The increase in data volume, variety and complexity requires to completely revise our philosophy about data management and analysis. One promising approach is to migrate data treatment close to the connected objects. The objective is to analyze data as early as possible after it is produced and to develop automatic learning approaches for embarked and autonomous systems.  The aim is to develop new generation of IOT devices which integrate intelligent system based on neural networks for classifying and sorting the data and so allowing the selection of data to be transmitted. This method leads to a significant reduction in the energy requirement of the IOT sensors (wireless transmission being the most energy-consuming part of electronic devices). 

Environmental Cloud

The Environmental Cloud (CEBA) is a data lake designed as an answer to the needs of the academic research community to collect, store, and display environmental data coming from connected objects. The data packets are sent by the different LoraWAN networks through the internet and ingested as Json files into the data lake using the Elastic Stack (Beats, Logstash and Elasticsearch products from Elastic, Mountain View, CA, USA). As shown on the  Figure above, Beats is a set of tools comprising the data shippers that transfer the data from collection points (the LoRa server, in our case) into the data lake. Logstash as a data processing pipeline performs data transformation and shipping (logging of data received from Beats, labeling and sending to storage). Elasticsearch is the primary search engine of the data lake. It is coupled to the vizualisation tool Grafana (Grafana Labs, New York, NY, USA) for real-time data visualization on dashboards, automatic monitoring, and alarm triggering. Data can be also exported outside of the data lake using a Message Queuing Telemetry Transport protocol (MQTT) to share them with data users. 

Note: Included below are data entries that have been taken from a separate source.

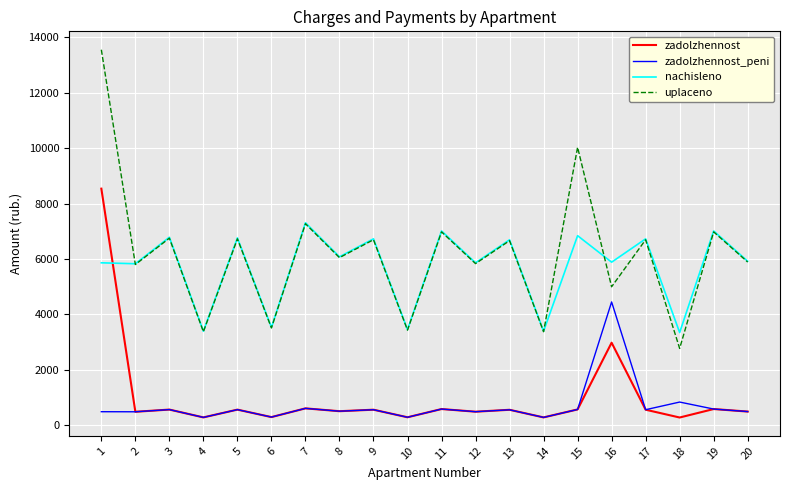

What is the maximum value shown in the chart?

13558.5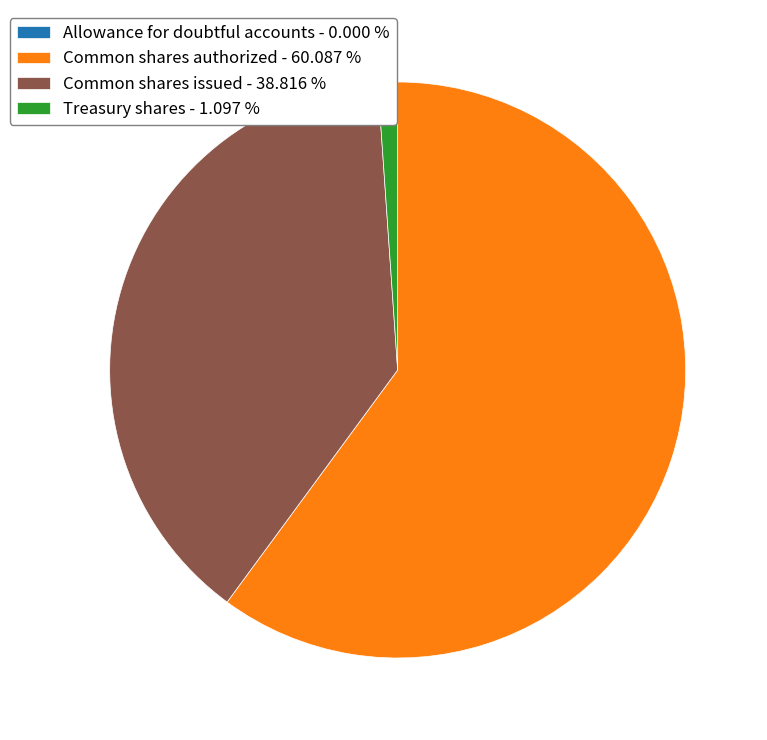

Is the sum of Common shares issued - 38.816 % and Common shares authorized - 60.087 % greater than half?

Yes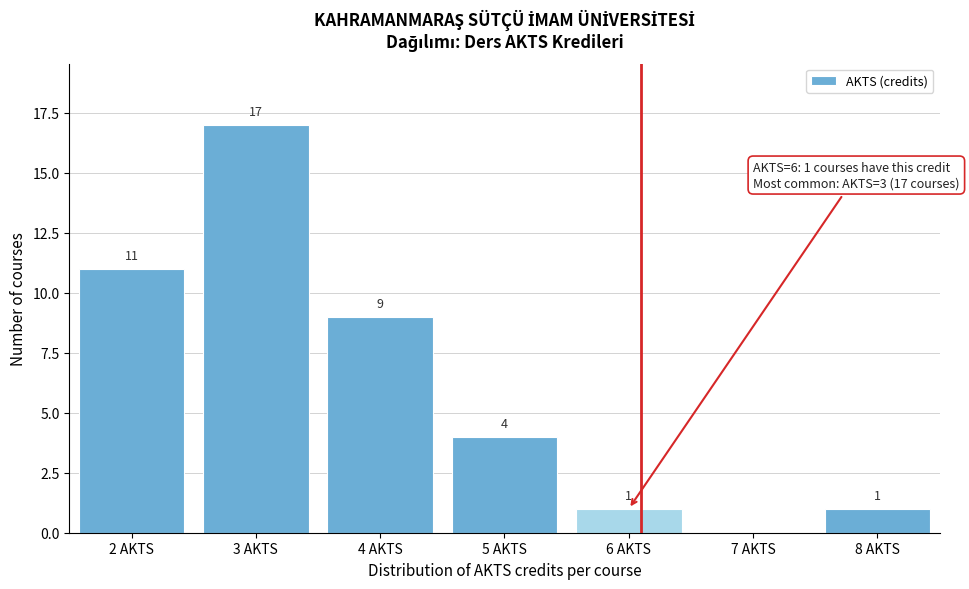

Reading right to left, what are all the values shown in this chart?

8 AKTS=1	7 AKTS=0	6 AKTS=1	5 AKTS=4	4 AKTS=9	3 AKTS=17	2 AKTS=11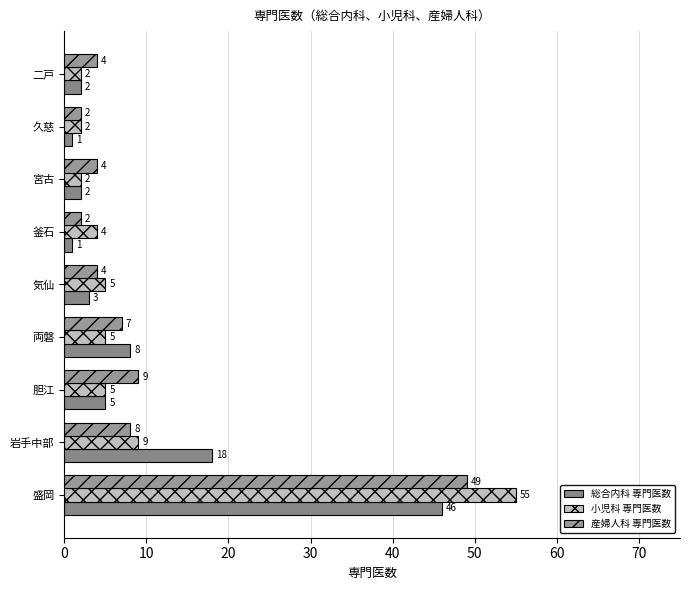

How many data points in 産婦人科 専門医数 are less than 4?

2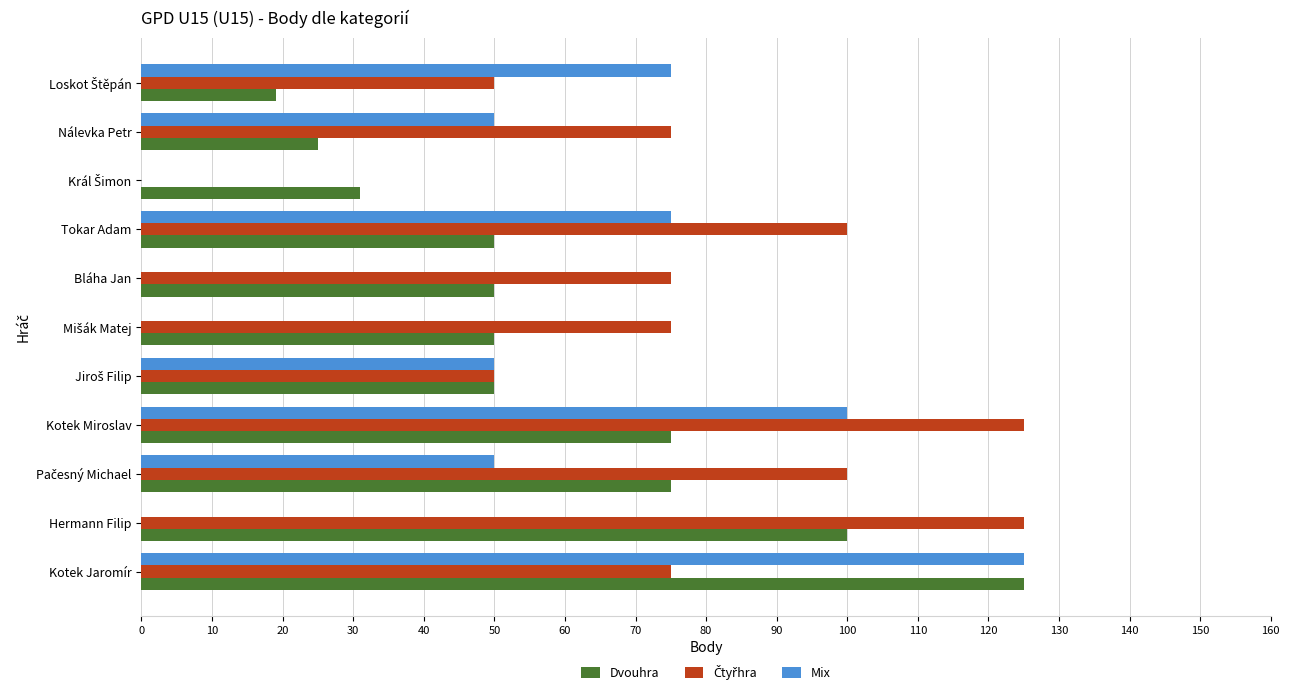

Which series changed the most between Kotek Jaromír and Bláha Jan?

Mix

The data packets are stored for later usage either as flat files or in a relational PostgreSQL database, where their consistency is checked. A website allows data lake users to enrich their datasets with metadata, while publication tools are made available, including a GeoNetwork data catalog.

The CEBA data lake is currently used for the monitoring of radon emission by the Etna volcano in Sicily (for more information see  https://www.mdpi.com/1424-8220/20/10/2755/htm ).

A PhD,  started on February 2020 and funded by Financement : CPER / Projet CONNECSENS-2, supervised by LIMOS and LPC laboratories, is working on data query and integration applied on CEBA. It aims at building a query tool with the same functionalities as those proposed by standard spatial data warehouses.